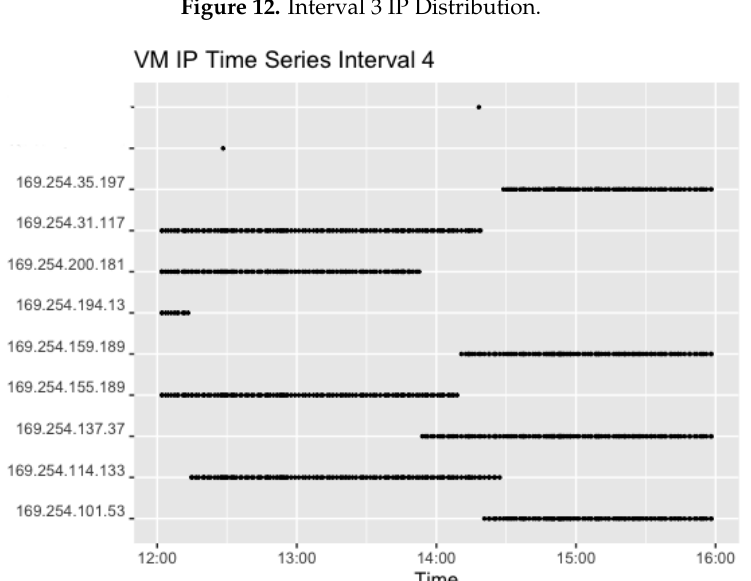
Figure 12. Interval 3 IP Distribution.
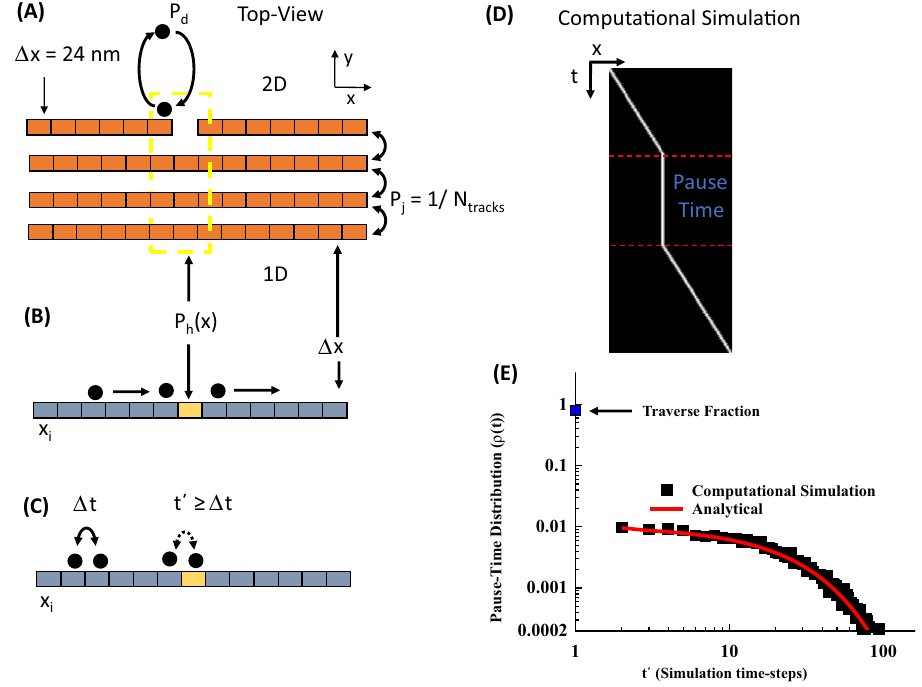
Figure 4. Dominant Motor-driven model. ( A ) We model an axonal bundle as lattice sites along a series of parallel tracks. Vesicles are modeled with a single detachment/attachment parameter (Pd). The probability a motor will jump between tracks is modeled as a uniform probability (Pj). MT-ends are modeled as missing lattice sites. ( B ) We reproduce kymograph results by making a one-dimensional simplification of our two- dimensional model. Each one-dimensional lattice site has the same spatial resolution as the two-dimensional lattice site (Δx). Vesicle inhibition by a MT-end site is now modeled as a probability (Ph), due to the loss of information about which track the vesicle is on. ( C ) The time a simulated SVP pauses at a location with a MT-end (t’) is greater than the time required to transition to the next lattice site (Δt). ( D ) A kymograph representation of a simulated vesicle pausing at the an x-lattice site, but with the exact track location is lost. ( E ) We introduce the Pause-time parameter to quantify and measure the probability a vesicle will pause at a MT-end. We show that our detachment parameter hypothesis (Red-line, Eq. 1) will show a uniform decrease in pause-time with increasing time. We compare our analytical expression with a computational simulation (Black- squares, 1000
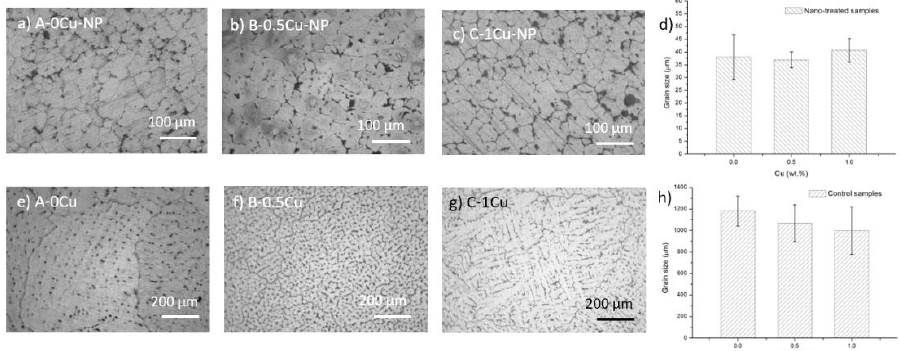
Figure 1. Optical images of etched nano-treated samples, ( a ) A-0Cu-NP, ( b ) B-0.5Cu-NP, ( c ) C-1Cu-NP, and ( d ) grain sizes. Optical images of etched control samples, ( e ) A-0Cu, ( f ) B-0.5Cu, ( g ) C-1Cu, and ( h ) their grain sizes.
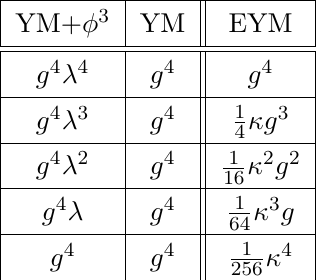
Table 1 . In four-point one-loop amplitudes of YM ⊗ (YM + φ 3 ) = EYM , the couplings g and λ on the left-hand side of the double copy are mapped to the following powers of the couplings κ and g in EYM via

• _What to do_: Skipping the images, write out the whole listing exactly.

• _Answer for this exercise_:
Figure 12. Interval 3 IP Distribution.
Figure 4. Dominant Motor-driven model. ( A ) We model an axonal bundle as lattice sites along a series of parallel tracks. Vesicles are modeled with a single detachment/attachment parameter (Pd). The probability a motor will jump between tracks is modeled as a uniform probability (Pj). MT-ends are modeled as missing lattice sites. ( B ) We reproduce kymograph results by making a one-dimensional simplification of our two- dimensional model. Each one-dimensional lattice site has the same spatial resolution as the two-dimensional lattice site (Δx). Vesicle inhibition by a MT-end site is now modeled as a probability (Ph), due to the loss of information about which track the vesicle is on. ( C ) The time a simulated SVP pauses at a location with a MT-end (t’) is greater than the time required to transition to the next lattice site (Δt). ( D ) A kymograph representation of a simulated vesicle pausing at the an x-lattice site, but with the exact track location is lost. ( E ) We introduce the Pause-time parameter to quantify and measure the probability a vesicle will pause at a MT-end. We show that our detachment parameter hypothesis (Red-line, Eq. 1) will show a uniform decrease in pause-time with increasing time. We compare our analytical expression with a computational simulation (Black- squares, 1000
Figure 1. Optical images of etched nano-treated samples, ( a ) A-0Cu-NP, ( b ) B-0.5Cu-NP, ( c ) C-1Cu-NP, and ( d ) grain sizes. Optical images of etched control samples, ( e ) A-0Cu, ( f ) B-0.5Cu, ( g ) C-1Cu, and ( h ) their grain sizes.
Table 1 . In four-point one-loop amplitudes of YM ⊗ (YM + φ 3 ) = EYM , the couplings g and λ on the left-hand side of the double copy are mapped to the following powers of the couplings κ and g in EYM via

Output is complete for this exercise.